I'm a breakfast girl. I love waking up to a hungry stomach because it means I can fill it with all the best foods. Eggs, pancakes, waffles, omelets, toast, eggs benedict, oatmeal, cereal, fruit, croissants, the list goes on. On the weekends, brunch is my thing - lounging in bed, getting ready for the day, and then going out to my favorite local spots like Novel Cafe, Blu Jam Cafe, or my favorite Amandine with my friends.

On the weekdays, I have about 10 minutes to gather my things and make and eat my breakfast before I'm running out the door with my hands filled. Since there usually isn't much time to spare in the mornings, coming up with quick and nutritious breakfasts are always a challenge. Last year, I found a solution to my oatmeal cravings by cooking my steel cut oats on Sunday nights in huge batches and then putting it in the fridge to last me the whole week. In the mornings, I just scooped my oatmeal into a bowl, poured some soy or almond milk over it, and it would be revived to its original glory. By Wednesday, Thursday, and Friday, though, it wouldn't taste as fresh and would get pretty clumpy. That's no fun to eat!

Well, friends, I've found the ultimate solution for all you oatmeal-lovers, breakfast-lovers, and even breakfast-skippers. Drum roll please....

Overnight steel cut oats in the rice cooker. 

Okay, before you judge or give me funny glances, try it out first. It's literally the best thing and always comes out perfectly. You just prep the night before, and in the morning you've got warm, perfectly cooked oats waiting for you. I love using steel cut oats because of its nutty, chewier texture than other oats. And I mean c'mon who wants to stand over the stove in the morning for 30 minutes when you can make them overnight. My aunt likes to do half steel cut oats and half another type of oats in this recipe to mix up the texture.

Here's the recipe (if you can even call it that):

Makes 4-5 servings.

> 1 cup steel cut oats, or your favorite oats (I like these.)
> water
> rice cooker (I use this one.)
> 1 tbsp cinnamon
> your favorite toppings

1. Scoop 1 cup of your oats into the rice cooker.

2. Fill the rice cooker porridge line 1 with water. It's important you use the porridge line here, and NOT the normal white/brown rice lines.

3. Turn your rice cooker on to the porridge setting.

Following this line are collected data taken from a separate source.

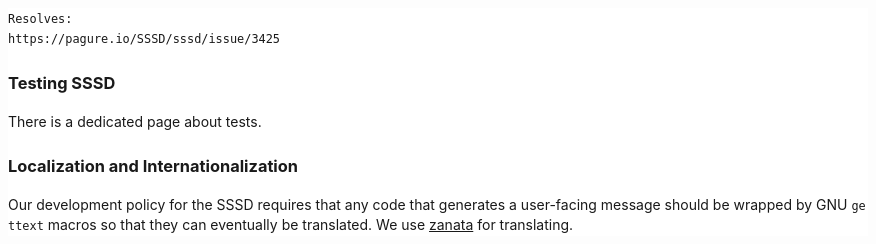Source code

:     Resolves:
    https://pagure.io/SSSD/sssd/issue/3425

### Testing SSSD

There is a dedicated page about <span data-role="doc">tests</span>.

### Localization and Internationalization

Our development policy for the SSSD requires that any code that generates a user-facing message should be wrapped by GNU `gettext` macros so that they can eventually be translated. We use [zanata](http://zanata.org/) for translating.
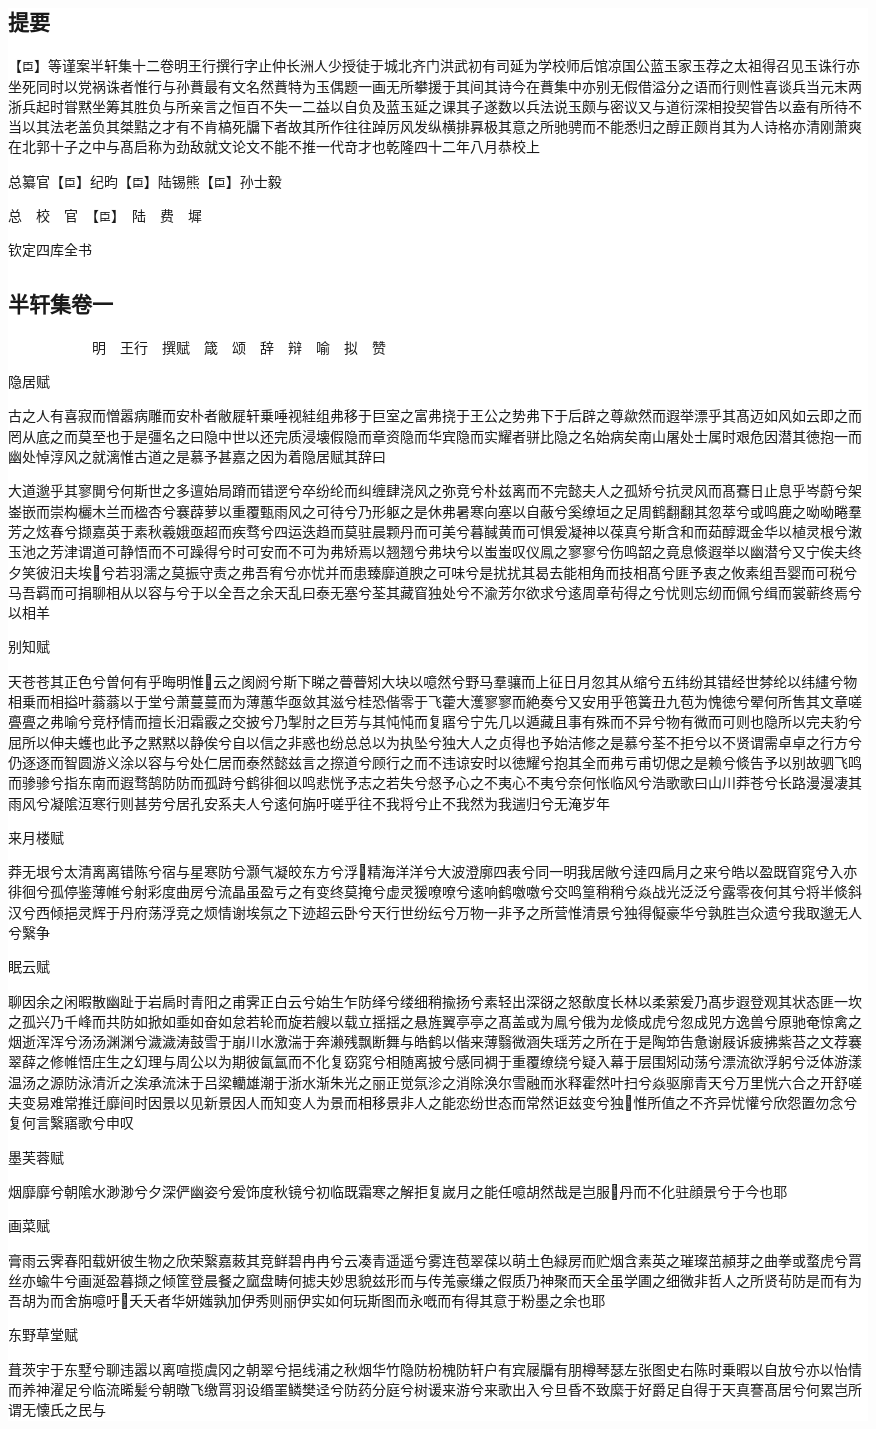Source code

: ## 提要

【`臣`】等谨案半轩集十二卷明王行撰行字止仲长洲人少授徒于城北齐门洪武初有司延为学校师后馆凉国公蓝玉家玉荐之太祖得召见玉诛行亦坐死同时以党祸诛者惟行与孙蕡最有文名然蕡特为玉偶题一画无所攀援于其间其诗今在蕡集中亦别无假借溢分之语而行则性喜谈兵当元末两浙兵起时甞黙坐筹其胜负与所亲言之恒百不失一二益以自负及蓝玉延之课其子遂数以兵法说玉颇与密议又与道衍深相投契甞告以盍有所待不当以其法老盖负其桀黠之才有不肯槁死牖下者故其所作往往踔厉风发纵横排奡极其意之所驰骋而不能悉归之醇正颇肖其为人诗格亦清刚萧爽在北郭十子之中与髙启称为劲敌就文论文不能不推一代竒才也乾隆四十二年八月恭校上  

总纂官【`臣`】纪昀【`臣`】陆锡熊【`臣`】孙士毅  

总　校　官　【`臣`】　陆　费　墀  

钦定四库全书  

## 半轩集卷一

　　　　　　明　王行　撰赋　箴　颂　辞　辩　喻　拟　赞  

隐居赋  

古之人有喜寂而憎嚣病雕而安朴者敝屣轩乗唾视絓组弗移于巨室之富弗挠于王公之势弗下于后辟之尊歘然而遐举漂乎其髙迈如风如云即之而罔从底之而莫至也于是彊名之曰隐中世以还完质浸壊假隐而章资隐而华宾隐而实耀者骈比隐之名始病矣南山屠处士属时艰危因潜其徳抱一而幽处悼淳风之就漓惟古道之是慕予甚嘉之因为着隐居赋其辞曰  

大道邈乎其寥閴兮何斯世之多邅始局蹐而错遻兮卒纷纶而纠缠肆浇风之弥竞兮朴兹离而不完懿夫人之孤矫兮抗灵风而髙鶱日止息乎岑蔚兮架崟嵌而崇构欐木兰而楹杏兮褰薜萝以重覆甄雨风之可待兮乃形躯之是休弗暑寒向塞以自蔽兮奚缭垣之足周鹤翻翻其忽萃兮或鸣鹿之呦呦睠羣芳之炫春兮撷嘉英于素秋羲娥亟超而疾骛兮四运迭趋而莫驻晨颗丹而可美兮暮馘黄而可惧爰凝神以葆真兮斯含和而茹醇溉金华以植灵根兮潄玉池之芳津谓道可静悟而不可躁得兮时可安而不可为弗矫焉以翘翘兮弗块兮以蚩蚩叹仪鳯之寥寥兮伤鸣韶之竟息倐遐举以幽潜兮又宁俟夫终夕笑彼汨夫埃兮若羽濡之莫振守责之弗吾宥兮亦忧并而患臻靡道腴之可味兮是扰扰其曷去能相角而技相髙兮匪予衷之攸素组吾婴而可税兮马吾羁而可捐聊相从以容与兮于以全吾之余天乱曰泰无塞兮荃其藏窅独处兮不渝芳尔欲求兮逺周章茍得之兮忧则忘纫而佩兮缉而裳蕲终焉兮以相羊  

别知赋  

天苍苍其正色兮曽何有乎晦明惟云之阂阏兮斯下睇之瞢瞢矧大块以噫然兮野马羣骧而上征日月忽其从缩兮五纬纷其错经世棼纶以纬繣兮物相乗而相搤叶蓊蓊以于堂兮萧蔓蔓而为薄蕙华亟敛其滋兮桂恐偕零于飞藿大濩寥寥而絶奏兮又安用乎竾簧丑九苞为愧徳兮翚何所售其文章嗟亹亹之弗喻兮竞杼情而擅长汨霜霰之交披兮乃掣肘之巨芳与其忳忳而复寤兮宁先几以遁藏且事有殊而不异兮物有微而可则也隐所以完夫豹兮屈所以伸夫蠖也此予之黙黙以静俟兮自以信之非惑也纷总总以为执坠兮独大人之贞得也予始洁修之是慕兮荃不拒兮以不贤谓需卓卓之行方兮仍逐逐而智圆游义涂以容与兮处仁居而泰然懿兹言之摖道兮顾行之而不违谅安时以徳耀兮抱其全而弗亏甫切偲之是赖兮倐告予以别故驷飞鸣而骖骖兮指东南而遐骛鹄防防而孤跱兮鹤徘徊以鸣悲恍予志之若失兮惄予心之不夷心不夷兮奈何怅临风兮浩歌歌曰山川莽苍兮长路漫漫凄其雨风兮凝隂沍寒行则甚劳兮居孔安系夫人兮逺何旃吁嗟乎往不我将兮止不我然为我遄归兮无淹岁年  

来月楼赋  

莽无垠兮太清离离错陈兮宿与星寒防兮灏气凝皎东方兮浮精海洋洋兮大波澄廓四表兮同一明我居敞兮逹四扄月之来兮皓以盈既窅窕兮入亦徘徊兮孤停鉴薄帷兮射彩度曲房兮流晶虽盈亏之有变终莫掩兮虚灵猨嘹嘹兮逺响鹤噭噭兮交鸣篁稍稍兮焱战光泛泛兮露零夜何其兮将半倐斜汉兮西倾挹灵辉于丹府荡浮竞之烦情谢埃氛之下迹超云卧兮天行世纷纭兮万物一非予之所营惟清景兮独得儗豪华兮孰胜岂众遗兮我取邈无人兮繄争  

眠云赋  

聊因余之闲暇散幽趾于岩扄时青阳之甫霁正白云兮始生乍防绎兮缕细稍揄扬兮素轻出深谺之怒歕度长林以柔萦爰乃髙步遐登观其状态匪一坎之孤兴乃千峰而共防如掀如埀如奋如怠若轮而旋若艘以载立揺揺之悬旌翼亭亭之髙盖或为鳯兮俄为龙倐成虎兮忽成兕方逸兽兮原驰奄惊禽之烟逝浑浑兮汤汤渊渊兮濊濊涛鼓雪于崩川水激湍于奔濑残飘断舞与皓鹤以偕来薄翳微涵失瑶芳之所在于是陶笻告惫谢屐诉疲拂紫苔之文荐褰翠薛之修帷悟庄生之幻理与周公以为期彼氤氲而不化复窈窕兮相随离披兮感同裯于重覆缭绕兮疑入幕于层围矧动荡兮漂流欲浮躬兮泛体游漾温汤之源防泳清沂之涘承流沫于吕梁轥雄潮于浙水渐朱光之丽正觉氛沴之消除涣尔雪融而氷释霍然叶扫兮焱驱廓青天兮万里恍六合之开舒嗟夫变易难常推迁靡间时因景以见新景因人而知变人为景而相移景非人之能恋纷世态而常然讵兹变兮独惟所值之不齐异忧懽兮欣怨置勿念兮复何言繄寤歌兮申叹  

墨芙蓉赋  

烟靡靡兮朝隂水渺渺兮夕深俨幽姿兮爰饰度秋镜兮初临既霜寒之解拒复嵗月之能任噫胡然哉是岂服丹而不化驻顔景兮于今也耶  

画菜赋  

膏雨云霁春阳载姸彼生物之欣荣繄嘉蓛其竞鲜碧冉冉兮云凑青遥遥兮雾连苞翠葆以萌土色緑房而贮烟含素英之璀璨茁頳芽之曲拳或蝥虎兮罥丝亦蝓牛兮画涎盈暮撷之倾筐登晨餐之窳盘畴何摅夫妙思貌兹形而与传羗豪缣之假质乃神聚而天全虽学圃之细微非哲人之所贤茍防是而有为吾胡为而舍旃噫吁夭夭者华妍媸孰加伊秀则丽伊实如何玩斯图而永嘅而有得其意于粉墨之余也耶  

东野草堂赋  

葺茨宇于东墅兮聊违嚣以离喧揽虞冈之朝翠兮挹线浦之秋烟华竹隐防枌槐防轩户有宾屦牖有朋樽琴瑟左张图史右陈时乗暇以自放兮亦以怡情而养神濯足兮临流晞髪兮朝暾飞缴罥羽设缗罣鳞樊迳兮防药分庭兮树谖来游兮来歌出入兮旦昏不致縻于好爵足自得于天真謇髙居兮何累岂所谓无懐氏之民与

Seriously, that's it. In the morning when you open up your rice cooker, it should automatically be on the Keep Warm setting and you get the perfect chewy, thick oatmeal consistency. The consistency is right in the middle, so not too thick and gloopy but not too runny either.

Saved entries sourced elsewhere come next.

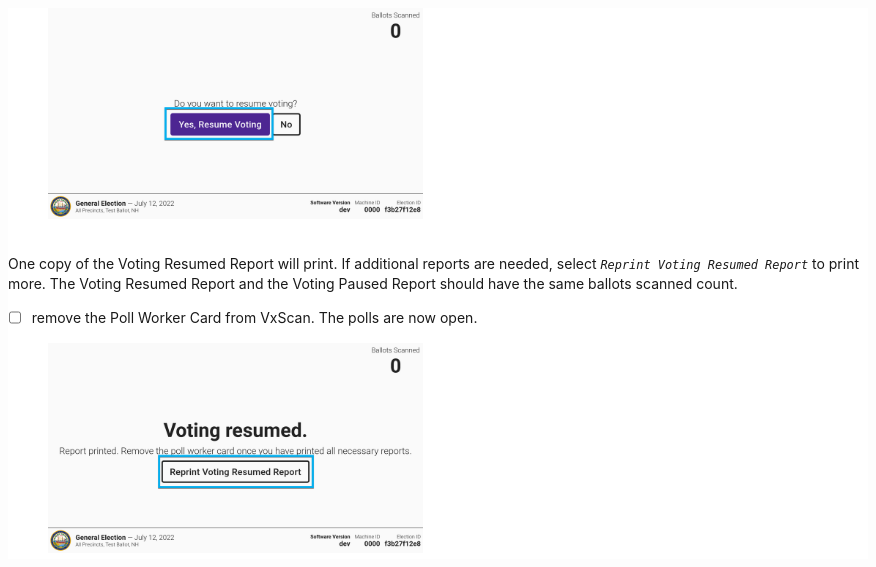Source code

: <figure><img src="../user-manual/.gitbook/assets/image (38).png" alt="" width="375"><figcaption></figcaption></figure>

##

One copy of the Voting Resumed Report will print. If additional reports are needed, select _`Reprint Voting Resumed Report`_ to print more. The Voting Resumed Report and the Voting Paused Report should have the same ballots scanned count.

* [ ] remove the Poll Worker Card from VxScan. The polls are now open.&#x20;

<figure><img src="../user-manual/.gitbook/assets/image (39).png" alt="" width="375"><figcaption></figcaption></figure>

I like to add 1 tbsp of cinnamon straight into the rice cooker, and even sprinkle in some flaxseed meal for extra boost of energy and nutrition. Usually this recipe can feed my family and I for about two days. Whatever leftover oatmeal we have on the first morning, I put into a glass container in the fridge and eat the remaining oatmeal the next morning. To revive the oatmeal, just add some milk into your bowl with the oatmeal before microwaving.

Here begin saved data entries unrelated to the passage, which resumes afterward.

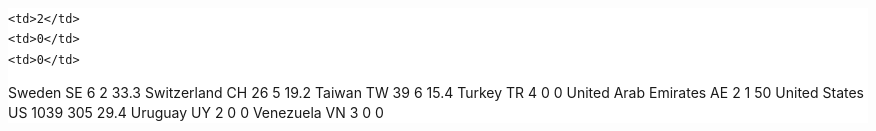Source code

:     <td>2</td>
    <td>0</td>
    <td>0</td>
  </tr>
  <tr>
    <td>Sweden</td>
    <td>SE</td>
    <td>6</td>
    <td>2</td>
    <td>33.3</td>
  </tr>
  <tr>
    <td>Switzerland</td>
    <td>CH</td>
    <td>26</td>
    <td>5</td>
    <td>19.2</td>
  </tr>
  <tr>
    <td>Taiwan</td>
    <td>TW</td>
    <td>39</td>
    <td>6</td>
    <td>15.4</td>
  </tr>
  <tr>
    <td>Turkey</td>
    <td>TR</td>
    <td>4</td>
    <td>0</td>
    <td>0</td>
  </tr>
  <tr>
    <td>United Arab Emirates</td>
    <td>AE</td>
    <td>2</td>
    <td>1</td>
    <td>50</td>
  </tr>
  <tr>
    <td>United States</td>
    <td>US</td>
    <td>1039</td>
    <td>305</td>
    <td>29.4</td>
  </tr>
  <tr>
    <td>Uruguay</td>
    <td>UY</td>
    <td>2</td>
    <td>0</td>
    <td>0</td>
  </tr>
  <tr>
    <td>Venezuela</td>
    <td>VN</td>
    <td>3</td>
    <td>0</td>
    <td>0</td>
  </tr>
 </table>
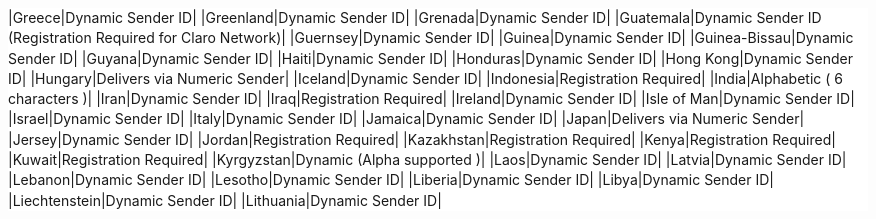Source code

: |Greece|Dynamic Sender ID|
|Greenland|Dynamic Sender ID|
|Grenada|Dynamic Sender ID|
|Guatemala|Dynamic Sender ID (Registration Required for Claro Network)|
|Guernsey|Dynamic Sender ID|
|Guinea|Dynamic Sender ID|
|Guinea-Bissau|Dynamic Sender ID|
|Guyana|Dynamic Sender ID|
|Haiti|Dynamic Sender ID|
|Honduras|Dynamic Sender ID|
|Hong Kong|Dynamic Sender ID|
|Hungary|Delivers via Numeric Sender|
|Iceland|Dynamic Sender ID|
|Indonesia|Registration Required|
|India|Alphabetic ( 6 characters )|
|Iran|Dynamic Sender ID|
|Iraq|Registration Required|
|Ireland|Dynamic Sender ID|
|Isle of Man|Dynamic Sender ID|
|Israel|Dynamic Sender ID|
|Italy|Dynamic Sender ID|
|Jamaica|Dynamic Sender ID|
|Japan|Delivers via Numeric Sender|
|Jersey|Dynamic Sender ID|
|Jordan|Registration Required|
|Kazakhstan|Registration Required|
|Kenya|Registration Required|
|Kuwait|Registration Required|
|Kyrgyzstan|Dynamic (Alpha supported )|
|Laos|Dynamic Sender ID|
|Latvia|Dynamic Sender ID|
|Lebanon|Dynamic Sender ID|
|Lesotho|Dynamic Sender ID|
|Liberia|Dynamic Sender ID|
|Libya|Dynamic Sender ID|
|Liechtenstein|Dynamic Sender ID|
|Lithuania|Dynamic Sender ID|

My favorite oatmeal combination is steel cut oats with some maple syrup, strawberries, blueberries, bananas, and an extra sprinkle of cinnamon. The maple syrup gives my oatmeal a hint of sweetness, the fruit gives me energy for the day, and the cinnamon is just plain ol' good for you.

I love eating oatmeal in the morning because it gives me the nutrients I need to start my day and keeps me full until lunch.

What are your thoughts on oatmeal? Is it your breakfast choice in the morning too? What else do you like to put in your oatmeal?